I hope that 2015 is also a year of growth (I suspect that it will be!) and of tackling new challenges.  Despite some of my moaning, groaning and grumbling about lack of fitness, I have committed to another Ironman experience!  My plans in 2015 are Ironman 70.3 St. George and Ironman Boulder!  St. George was a tough choice because it's the same weekend as Wildflower, which will always be near and dear to my heart in terms of triathlon, but after last year's swim, I don't know how the conditions will be better this year (with the continued lack of rain), and Michael, Mr. Sherpa, said that he'd prefer to go to St. George anyway.  The only issue I'm currently experiencing with St. George - mentally at this point - is that it is a harder course than Wildflower.  Gulp.  This means that I need to get in gear, especially on the bike!  The bonus is that it looks like an amazingly beautiful course, so I can't wait for that.
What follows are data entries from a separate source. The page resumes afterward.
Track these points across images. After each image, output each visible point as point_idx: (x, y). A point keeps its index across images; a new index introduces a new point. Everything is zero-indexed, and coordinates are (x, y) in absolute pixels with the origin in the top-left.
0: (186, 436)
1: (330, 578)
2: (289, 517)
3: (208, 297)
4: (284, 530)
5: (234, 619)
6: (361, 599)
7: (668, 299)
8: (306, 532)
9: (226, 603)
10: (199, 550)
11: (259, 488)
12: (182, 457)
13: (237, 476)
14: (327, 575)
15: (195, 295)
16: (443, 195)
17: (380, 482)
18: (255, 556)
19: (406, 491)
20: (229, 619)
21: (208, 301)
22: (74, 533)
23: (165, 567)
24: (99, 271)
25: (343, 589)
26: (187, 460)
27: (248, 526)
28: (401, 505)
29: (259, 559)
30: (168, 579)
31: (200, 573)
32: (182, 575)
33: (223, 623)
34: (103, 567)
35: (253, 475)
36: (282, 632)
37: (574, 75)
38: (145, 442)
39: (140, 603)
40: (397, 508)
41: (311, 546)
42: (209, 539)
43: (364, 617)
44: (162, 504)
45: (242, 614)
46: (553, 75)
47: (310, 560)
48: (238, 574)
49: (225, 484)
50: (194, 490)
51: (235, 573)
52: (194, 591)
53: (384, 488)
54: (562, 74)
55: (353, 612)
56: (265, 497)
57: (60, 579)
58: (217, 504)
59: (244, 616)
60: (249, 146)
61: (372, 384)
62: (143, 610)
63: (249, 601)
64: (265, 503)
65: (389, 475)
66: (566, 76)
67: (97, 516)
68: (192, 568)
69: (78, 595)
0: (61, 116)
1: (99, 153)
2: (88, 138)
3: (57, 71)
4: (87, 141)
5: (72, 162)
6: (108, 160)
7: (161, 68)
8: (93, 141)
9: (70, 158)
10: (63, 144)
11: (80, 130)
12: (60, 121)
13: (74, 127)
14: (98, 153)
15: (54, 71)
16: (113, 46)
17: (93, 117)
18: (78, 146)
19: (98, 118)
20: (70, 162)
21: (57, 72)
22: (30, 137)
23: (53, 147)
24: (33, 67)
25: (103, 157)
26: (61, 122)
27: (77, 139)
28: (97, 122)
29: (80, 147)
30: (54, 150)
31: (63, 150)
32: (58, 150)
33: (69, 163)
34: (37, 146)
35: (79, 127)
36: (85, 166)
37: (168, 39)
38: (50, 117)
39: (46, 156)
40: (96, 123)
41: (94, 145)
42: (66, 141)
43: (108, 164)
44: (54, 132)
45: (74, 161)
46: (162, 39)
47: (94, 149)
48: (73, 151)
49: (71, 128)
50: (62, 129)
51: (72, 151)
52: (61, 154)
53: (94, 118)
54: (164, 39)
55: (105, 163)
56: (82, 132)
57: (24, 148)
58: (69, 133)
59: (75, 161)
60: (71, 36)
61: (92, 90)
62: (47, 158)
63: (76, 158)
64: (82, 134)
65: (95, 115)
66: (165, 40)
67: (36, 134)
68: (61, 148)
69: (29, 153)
And Ironman Boulder - it was the only 'obvious' choice for different reasons.  Summer plans, for instance, and also for the emotional pull that Boulder has had over the past 9-10 years.  It was my first Ironman experience, at Boulder 70.3 a few years ago, so it will be exciting to tackle the full distance this year.  Plus, we'll be there in June which will give me the chance to train on the course - what a concept!  Even better, I love the idea of seeing friends and family on the day of the event.

My only issue right now, is that... despite working with the same coach as last year (who is awesome) and despite the long off-season that should have reenergized me, I'm feeling...  Oh, a bit 'off'.  I was so excited to begin to train and to focus on 2015 training, and I still am, but I'm also worried that I bit off more than I can chew this year.  Maybe it's just that I'm nervous about the idea of another Ironman and I'm still waiting for things to come into focus.  I was so excited in July, still riding on the post-Ironman high, that I couldn't wait to sign up for another race, but now I feel somewhat intimidated about fully committing to the training program again - but here it is!

In the meantime, I recognize that I have much to look forward to in 2015 and exciting changes are afoot.  But there are also some scary unknowns (the Rumsfeldian "known unknowns" along with the "unknown unknowns").  I hope that I can embrace all of the experiences, good and difficult, and the changes that come my way in 2015.